[Transcribed page contents]
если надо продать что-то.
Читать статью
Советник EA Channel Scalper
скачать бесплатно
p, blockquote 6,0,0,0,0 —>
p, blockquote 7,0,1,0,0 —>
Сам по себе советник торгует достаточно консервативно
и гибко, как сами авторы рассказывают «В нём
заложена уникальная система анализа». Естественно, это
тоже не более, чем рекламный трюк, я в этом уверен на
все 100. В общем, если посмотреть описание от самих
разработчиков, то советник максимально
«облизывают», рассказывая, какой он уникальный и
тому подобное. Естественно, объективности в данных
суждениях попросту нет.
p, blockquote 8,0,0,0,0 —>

**What this task involves**: Nothing in the entries may be left out; each line is to be output exactly.

**Response to this task**:
если надо продать что-то.
Читать статью
Советник EA Channel Scalper
скачать бесплатно
p, blockquote 6,0,0,0,0 —>
p, blockquote 7,0,1,0,0 —>
Сам по себе советник торгует достаточно консервативно
и гибко, как сами авторы рассказывают «В нём
заложена уникальная система анализа». Естественно, это
тоже не более, чем рекламный трюк, я в этом уверен на
все 100. В общем, если посмотреть описание от самих
разработчиков, то советник максимально
«облизывают», рассказывая, какой он уникальный и
тому подобное. Естественно, объективности в данных
суждениях попросту нет.
p, blockquote 8,0,0,0,0 —>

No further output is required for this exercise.